Dynamical pinning of domain wall in magnetic nanowire induced by Walker breakdown
Hironobu Tanigawa, Tomohiro Koyama, Maciej Bartkowiak, Shinya Kasai,, Kensuke Kobayashi, Yoshinobu Nakatani, and Teruo Ono

TL;DR
This paper investigates how Walker breakdown causes dynamical pinning of domain walls in magnetic nanowires, revealing a counterintuitive decrease in transmission probability at high magnetic fields through simulations and experiments.
Contribution
It demonstrates that Walker breakdown induces dynamical pinning of domain walls, providing a new understanding of domain wall dynamics in rough nanowires.
Findings
Transmission probability drops after a threshold magnetic field.

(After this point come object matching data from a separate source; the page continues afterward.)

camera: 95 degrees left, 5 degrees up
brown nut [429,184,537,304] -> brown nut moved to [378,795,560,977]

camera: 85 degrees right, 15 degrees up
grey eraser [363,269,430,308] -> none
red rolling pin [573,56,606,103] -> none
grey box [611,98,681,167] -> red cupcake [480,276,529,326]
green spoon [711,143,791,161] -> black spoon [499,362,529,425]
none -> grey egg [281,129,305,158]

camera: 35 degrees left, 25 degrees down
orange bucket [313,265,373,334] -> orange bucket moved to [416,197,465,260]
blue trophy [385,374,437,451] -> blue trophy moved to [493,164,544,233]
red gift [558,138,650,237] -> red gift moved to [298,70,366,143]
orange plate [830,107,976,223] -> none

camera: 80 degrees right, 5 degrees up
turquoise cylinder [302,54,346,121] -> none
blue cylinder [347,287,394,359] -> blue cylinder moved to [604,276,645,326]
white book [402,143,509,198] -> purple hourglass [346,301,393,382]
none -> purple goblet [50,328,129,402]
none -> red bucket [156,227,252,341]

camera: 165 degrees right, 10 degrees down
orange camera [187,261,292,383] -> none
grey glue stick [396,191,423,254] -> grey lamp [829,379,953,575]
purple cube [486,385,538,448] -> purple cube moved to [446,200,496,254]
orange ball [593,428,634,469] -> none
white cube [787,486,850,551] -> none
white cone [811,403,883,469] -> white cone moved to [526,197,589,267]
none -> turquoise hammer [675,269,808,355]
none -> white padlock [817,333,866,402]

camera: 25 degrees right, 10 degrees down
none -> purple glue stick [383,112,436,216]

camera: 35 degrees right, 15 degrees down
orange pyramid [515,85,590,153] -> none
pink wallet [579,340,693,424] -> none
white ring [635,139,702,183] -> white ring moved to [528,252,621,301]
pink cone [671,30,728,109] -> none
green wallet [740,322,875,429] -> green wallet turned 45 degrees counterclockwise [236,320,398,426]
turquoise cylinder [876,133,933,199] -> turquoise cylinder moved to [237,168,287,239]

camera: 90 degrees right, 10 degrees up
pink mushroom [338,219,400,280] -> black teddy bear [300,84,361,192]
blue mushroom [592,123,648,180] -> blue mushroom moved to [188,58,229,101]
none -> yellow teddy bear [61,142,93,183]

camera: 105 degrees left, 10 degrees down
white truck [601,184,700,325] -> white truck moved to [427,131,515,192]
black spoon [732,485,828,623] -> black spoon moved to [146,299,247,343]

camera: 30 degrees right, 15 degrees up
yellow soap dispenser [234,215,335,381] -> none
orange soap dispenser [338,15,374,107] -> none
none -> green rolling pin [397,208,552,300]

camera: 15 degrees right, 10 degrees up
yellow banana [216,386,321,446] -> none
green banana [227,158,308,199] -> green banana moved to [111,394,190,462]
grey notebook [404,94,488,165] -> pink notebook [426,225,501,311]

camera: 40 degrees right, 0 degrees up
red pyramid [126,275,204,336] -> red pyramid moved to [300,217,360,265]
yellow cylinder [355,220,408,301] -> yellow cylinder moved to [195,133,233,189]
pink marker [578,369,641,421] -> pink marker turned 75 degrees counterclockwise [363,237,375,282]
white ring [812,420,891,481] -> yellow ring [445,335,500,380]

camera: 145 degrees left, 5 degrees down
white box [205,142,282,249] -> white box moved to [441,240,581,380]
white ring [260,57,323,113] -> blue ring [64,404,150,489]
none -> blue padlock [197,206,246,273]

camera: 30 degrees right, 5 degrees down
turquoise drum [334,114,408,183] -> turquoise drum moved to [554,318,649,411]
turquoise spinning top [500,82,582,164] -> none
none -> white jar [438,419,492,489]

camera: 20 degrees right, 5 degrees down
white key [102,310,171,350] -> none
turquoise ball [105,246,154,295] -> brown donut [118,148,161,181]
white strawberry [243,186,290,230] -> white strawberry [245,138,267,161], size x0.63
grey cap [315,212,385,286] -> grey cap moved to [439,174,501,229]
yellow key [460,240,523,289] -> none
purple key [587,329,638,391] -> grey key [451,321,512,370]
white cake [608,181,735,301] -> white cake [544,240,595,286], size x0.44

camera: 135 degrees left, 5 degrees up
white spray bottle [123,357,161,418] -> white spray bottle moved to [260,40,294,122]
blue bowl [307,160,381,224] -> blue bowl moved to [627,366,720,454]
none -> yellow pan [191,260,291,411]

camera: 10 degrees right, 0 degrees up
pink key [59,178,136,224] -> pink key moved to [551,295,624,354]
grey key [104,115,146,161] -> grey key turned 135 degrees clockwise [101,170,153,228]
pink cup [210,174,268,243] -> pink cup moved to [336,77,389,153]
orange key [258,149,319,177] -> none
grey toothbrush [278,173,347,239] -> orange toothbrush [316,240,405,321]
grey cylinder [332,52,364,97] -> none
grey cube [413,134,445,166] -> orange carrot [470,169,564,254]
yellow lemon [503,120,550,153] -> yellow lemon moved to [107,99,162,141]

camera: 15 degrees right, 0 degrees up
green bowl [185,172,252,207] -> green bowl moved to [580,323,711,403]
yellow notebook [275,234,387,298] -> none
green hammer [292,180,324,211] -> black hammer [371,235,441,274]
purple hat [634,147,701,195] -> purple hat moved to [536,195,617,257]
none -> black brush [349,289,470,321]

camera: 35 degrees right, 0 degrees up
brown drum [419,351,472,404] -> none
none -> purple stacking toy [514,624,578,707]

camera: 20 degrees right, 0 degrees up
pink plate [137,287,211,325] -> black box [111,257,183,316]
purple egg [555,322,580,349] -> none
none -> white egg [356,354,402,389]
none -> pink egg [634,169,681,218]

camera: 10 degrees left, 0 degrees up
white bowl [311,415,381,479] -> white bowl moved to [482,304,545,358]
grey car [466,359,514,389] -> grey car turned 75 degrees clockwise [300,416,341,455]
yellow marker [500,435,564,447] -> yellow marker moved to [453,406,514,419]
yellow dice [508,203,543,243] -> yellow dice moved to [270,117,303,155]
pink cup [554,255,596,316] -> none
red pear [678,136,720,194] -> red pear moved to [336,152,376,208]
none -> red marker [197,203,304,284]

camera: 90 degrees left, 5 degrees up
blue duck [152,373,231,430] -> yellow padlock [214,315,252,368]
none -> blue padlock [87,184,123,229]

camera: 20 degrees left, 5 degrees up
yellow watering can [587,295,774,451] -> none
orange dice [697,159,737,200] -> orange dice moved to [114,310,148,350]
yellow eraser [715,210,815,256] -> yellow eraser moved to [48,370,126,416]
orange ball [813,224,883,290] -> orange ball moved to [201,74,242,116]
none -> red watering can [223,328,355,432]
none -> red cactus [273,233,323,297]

Walker breakdown causes dynamical pinning in rough nanowires.
Simulation semi-quantitatively explains experimental results.
Abstract
Transmission probability of a domain wall through a magnetic nanowire is investigated as a function of the external magnetic field. Very intriguing phenomenon is found that the transmission probability shows a significant drop after exceeding the threshold driving field, which contradicts our intuition that a domain wall is more mobile in the higher magnetic field. The micromagnetics simulation reveals that the domain wall motion in the wire with finite roughness causes the dynamical pinning due to the Walker breakdown, which semi-quantitatively explains our experimental results.